Exercise data:
— START —

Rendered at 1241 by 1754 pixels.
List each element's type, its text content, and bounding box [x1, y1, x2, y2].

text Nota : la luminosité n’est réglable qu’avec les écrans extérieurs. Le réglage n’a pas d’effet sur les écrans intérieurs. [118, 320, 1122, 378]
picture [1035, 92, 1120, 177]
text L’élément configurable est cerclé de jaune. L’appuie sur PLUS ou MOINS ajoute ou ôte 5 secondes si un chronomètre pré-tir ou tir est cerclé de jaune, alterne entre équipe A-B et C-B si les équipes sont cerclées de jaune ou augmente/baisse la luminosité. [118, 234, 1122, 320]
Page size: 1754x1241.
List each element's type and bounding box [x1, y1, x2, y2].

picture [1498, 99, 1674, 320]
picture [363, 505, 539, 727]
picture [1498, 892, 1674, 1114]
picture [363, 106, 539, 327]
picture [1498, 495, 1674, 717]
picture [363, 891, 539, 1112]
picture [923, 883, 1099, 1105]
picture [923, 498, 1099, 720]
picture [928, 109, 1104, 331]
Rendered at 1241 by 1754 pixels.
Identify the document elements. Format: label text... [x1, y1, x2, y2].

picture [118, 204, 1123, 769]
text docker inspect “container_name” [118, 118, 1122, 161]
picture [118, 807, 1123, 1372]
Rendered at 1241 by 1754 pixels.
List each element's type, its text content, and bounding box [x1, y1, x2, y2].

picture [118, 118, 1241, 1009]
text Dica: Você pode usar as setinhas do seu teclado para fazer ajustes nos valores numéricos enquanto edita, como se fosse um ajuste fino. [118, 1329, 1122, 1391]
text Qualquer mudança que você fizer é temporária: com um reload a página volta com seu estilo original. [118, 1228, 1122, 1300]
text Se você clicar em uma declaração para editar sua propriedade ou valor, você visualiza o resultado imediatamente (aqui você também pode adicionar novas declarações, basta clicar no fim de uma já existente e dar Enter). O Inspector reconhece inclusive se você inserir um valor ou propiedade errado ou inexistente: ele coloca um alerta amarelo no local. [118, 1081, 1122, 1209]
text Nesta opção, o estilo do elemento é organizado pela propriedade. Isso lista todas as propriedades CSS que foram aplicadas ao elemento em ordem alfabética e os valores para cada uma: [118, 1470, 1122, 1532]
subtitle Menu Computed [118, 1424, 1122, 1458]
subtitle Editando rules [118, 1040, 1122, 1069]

— END —

The request: Please reproduce the listing above with "bounding box" swapped for "enclosing rectangle" wherever it occurs, keeping everything else unchanged.

Solution:
Rendered at 1241 by 1754 pixels.
List each element's type, its text content, and enclosing rectangle [x1, y1, x2, y2].

text Nota : la luminosité n’est réglable qu’avec les écrans extérieurs. Le réglage n’a pas d’effet sur les écrans intérieurs. [118, 320, 1122, 378]
picture [1035, 92, 1120, 177]
text L’élément configurable est cerclé de jaune. L’appuie sur PLUS ou MOINS ajoute ou ôte 5 secondes si un chronomètre pré-tir ou tir est cerclé de jaune, alterne entre équipe A-B et C-B si les équipes sont cerclées de jaune ou augmente/baisse la luminosité. [118, 234, 1122, 320]
Page size: 1754x1241.
List each element's type and enclosing rectangle [x1, y1, x2, y2].

picture [1498, 99, 1674, 320]
picture [363, 505, 539, 727]
picture [1498, 892, 1674, 1114]
picture [363, 106, 539, 327]
picture [1498, 495, 1674, 717]
picture [363, 891, 539, 1112]
picture [923, 883, 1099, 1105]
picture [923, 498, 1099, 720]
picture [928, 109, 1104, 331]
Rendered at 1241 by 1754 pixels.
Identify the document elements. Format: label text... [x1, y1, x2, y2].

picture [118, 204, 1123, 769]
text docker inspect “container_name” [118, 118, 1122, 161]
picture [118, 807, 1123, 1372]
Rendered at 1241 by 1754 pixels.
List each element's type, its text content, and enclosing rectangle [x1, y1, x2, y2].

picture [118, 118, 1241, 1009]
text Dica: Você pode usar as setinhas do seu teclado para fazer ajustes nos valores numéricos enquanto edita, como se fosse um ajuste fino. [118, 1329, 1122, 1391]
text Qualquer mudança que você fizer é temporária: com um reload a página volta com seu estilo original. [118, 1228, 1122, 1300]
text Se você clicar em uma declaração para editar sua propriedade ou valor, você visualiza o resultado imediatamente (aqui você também pode adicionar novas declarações, basta clicar no fim de uma já existente e dar Enter). O Inspector reconhece inclusive se você inserir um valor ou propiedade errado ou inexistente: ele coloca um alerta amarelo no local. [118, 1081, 1122, 1209]
text Nesta opção, o estilo do elemento é organizado pela propriedade. Isso lista todas as propriedades CSS que foram aplicadas ao elemento em ordem alfabética e os valores para cada uma: [118, 1470, 1122, 1532]
subtitle Menu Computed [118, 1424, 1122, 1458]
subtitle Editando rules [118, 1040, 1122, 1069]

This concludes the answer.